Both the immunity and the susceptibility to disease have genetic causes. Some people are victims of diseases over which they have no control. Others are victims of diseases caused by their ignorance, carelessness, or lack of discipline. In the first case, moral responsibility for disease passes through the individual to the originating environmental or genetic causes. Human society at large may accept the moral obligation to furnish needed aid and try to discover the best means for limiting and controlling such diseases. In the second case, however, the moral situation is not clear. Here Hardin's assessment is apropos. If the individual is the primary cause, then moral responsibility cannot fall on those who have no control over the behavior which caused the disease. In effect the moral responsibility of society at large is limited.
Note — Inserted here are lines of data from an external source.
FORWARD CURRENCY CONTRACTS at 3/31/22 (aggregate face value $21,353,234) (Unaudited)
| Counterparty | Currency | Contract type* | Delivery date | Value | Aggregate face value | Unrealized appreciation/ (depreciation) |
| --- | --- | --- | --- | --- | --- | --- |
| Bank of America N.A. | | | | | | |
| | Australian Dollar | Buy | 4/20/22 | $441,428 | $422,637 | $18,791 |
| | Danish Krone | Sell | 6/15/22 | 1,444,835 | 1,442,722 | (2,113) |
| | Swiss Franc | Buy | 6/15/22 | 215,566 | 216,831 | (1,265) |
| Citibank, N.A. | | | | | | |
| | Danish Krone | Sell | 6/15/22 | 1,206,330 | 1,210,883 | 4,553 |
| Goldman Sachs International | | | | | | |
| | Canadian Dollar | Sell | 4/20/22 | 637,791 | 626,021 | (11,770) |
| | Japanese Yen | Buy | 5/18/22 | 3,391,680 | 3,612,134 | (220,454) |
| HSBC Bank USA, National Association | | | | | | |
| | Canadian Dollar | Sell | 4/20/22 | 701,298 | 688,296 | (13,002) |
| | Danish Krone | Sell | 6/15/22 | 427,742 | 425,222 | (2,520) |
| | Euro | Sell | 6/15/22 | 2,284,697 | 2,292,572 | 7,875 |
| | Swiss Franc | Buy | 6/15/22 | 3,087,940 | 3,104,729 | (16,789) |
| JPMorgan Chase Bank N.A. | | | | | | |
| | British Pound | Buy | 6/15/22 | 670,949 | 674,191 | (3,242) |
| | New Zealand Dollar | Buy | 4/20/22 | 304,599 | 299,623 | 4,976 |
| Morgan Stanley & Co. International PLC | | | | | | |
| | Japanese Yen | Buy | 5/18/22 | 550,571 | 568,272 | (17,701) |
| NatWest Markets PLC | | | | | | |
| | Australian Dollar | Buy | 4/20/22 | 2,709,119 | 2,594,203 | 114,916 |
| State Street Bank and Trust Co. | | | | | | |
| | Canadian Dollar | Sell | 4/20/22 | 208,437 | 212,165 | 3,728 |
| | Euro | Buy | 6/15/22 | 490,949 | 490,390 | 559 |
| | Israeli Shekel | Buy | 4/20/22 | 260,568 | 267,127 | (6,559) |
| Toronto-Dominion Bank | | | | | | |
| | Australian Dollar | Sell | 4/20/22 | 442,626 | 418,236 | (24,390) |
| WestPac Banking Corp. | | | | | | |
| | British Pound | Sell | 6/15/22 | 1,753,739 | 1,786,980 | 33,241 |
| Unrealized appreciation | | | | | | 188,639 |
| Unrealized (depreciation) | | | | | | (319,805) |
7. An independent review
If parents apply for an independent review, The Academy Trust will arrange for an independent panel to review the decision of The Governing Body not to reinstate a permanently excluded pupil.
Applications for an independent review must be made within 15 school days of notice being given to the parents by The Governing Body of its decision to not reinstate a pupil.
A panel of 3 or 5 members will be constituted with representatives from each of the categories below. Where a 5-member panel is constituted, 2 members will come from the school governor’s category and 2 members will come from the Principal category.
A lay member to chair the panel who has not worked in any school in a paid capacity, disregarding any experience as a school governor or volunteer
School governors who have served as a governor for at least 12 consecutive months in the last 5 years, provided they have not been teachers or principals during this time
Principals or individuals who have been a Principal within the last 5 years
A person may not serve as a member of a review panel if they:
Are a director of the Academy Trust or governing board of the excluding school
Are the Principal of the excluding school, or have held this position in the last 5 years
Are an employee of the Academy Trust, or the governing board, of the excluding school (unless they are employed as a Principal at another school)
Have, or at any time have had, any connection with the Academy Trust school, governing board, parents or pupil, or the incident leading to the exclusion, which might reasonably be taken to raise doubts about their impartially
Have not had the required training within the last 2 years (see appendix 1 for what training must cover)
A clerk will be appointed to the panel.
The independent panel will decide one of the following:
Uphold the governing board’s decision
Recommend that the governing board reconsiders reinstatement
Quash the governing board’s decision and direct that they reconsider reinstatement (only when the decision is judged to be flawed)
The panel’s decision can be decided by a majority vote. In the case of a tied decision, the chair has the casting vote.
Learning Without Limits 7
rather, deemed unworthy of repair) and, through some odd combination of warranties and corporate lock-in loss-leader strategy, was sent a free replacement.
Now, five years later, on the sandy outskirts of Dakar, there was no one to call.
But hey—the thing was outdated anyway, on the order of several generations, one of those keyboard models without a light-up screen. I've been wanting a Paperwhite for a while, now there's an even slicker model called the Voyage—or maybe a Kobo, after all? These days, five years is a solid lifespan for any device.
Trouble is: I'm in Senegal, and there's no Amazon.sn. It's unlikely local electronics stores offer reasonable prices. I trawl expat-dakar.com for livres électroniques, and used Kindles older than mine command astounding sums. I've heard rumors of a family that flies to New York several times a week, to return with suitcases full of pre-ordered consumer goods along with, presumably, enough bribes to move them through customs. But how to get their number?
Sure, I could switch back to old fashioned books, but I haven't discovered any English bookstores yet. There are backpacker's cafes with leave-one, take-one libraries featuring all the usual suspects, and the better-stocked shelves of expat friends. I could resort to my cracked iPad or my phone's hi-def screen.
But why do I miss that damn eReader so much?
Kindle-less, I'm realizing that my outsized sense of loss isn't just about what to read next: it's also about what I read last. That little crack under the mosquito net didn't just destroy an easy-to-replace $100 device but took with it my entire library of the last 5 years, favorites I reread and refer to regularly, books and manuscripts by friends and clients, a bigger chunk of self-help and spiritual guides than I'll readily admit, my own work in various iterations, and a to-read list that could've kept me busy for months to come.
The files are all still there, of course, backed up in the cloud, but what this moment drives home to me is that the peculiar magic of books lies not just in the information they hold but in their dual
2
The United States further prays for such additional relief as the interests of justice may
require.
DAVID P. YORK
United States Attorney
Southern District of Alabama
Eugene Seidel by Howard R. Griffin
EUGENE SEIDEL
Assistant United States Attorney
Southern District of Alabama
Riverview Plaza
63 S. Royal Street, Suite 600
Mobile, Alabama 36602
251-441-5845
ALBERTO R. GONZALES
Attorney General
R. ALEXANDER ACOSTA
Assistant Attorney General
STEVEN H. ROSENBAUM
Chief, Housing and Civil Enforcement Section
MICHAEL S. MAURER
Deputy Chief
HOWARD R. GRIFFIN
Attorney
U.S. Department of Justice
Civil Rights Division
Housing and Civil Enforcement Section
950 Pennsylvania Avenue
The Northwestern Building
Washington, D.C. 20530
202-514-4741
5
It cannot reward and cannot subsidize irresponsible disease-causing behavior. Rather the primary moral responsibility must fall on the individuals who were the initiating causes of the diseases which afflict them.

In a finite world, society can only have the moral obligation to give medical care to individuals who take responsible care of their own health. It cannot afford to take care of those who abuse their bodies and their health. Those who abuse their health must either suffer the consequences or pay the high insurance premiums needed to cover the costs of their extra care. The right of individuals to medical care must be causally dependent on their responsibility for controlling the originating causes of their medical need.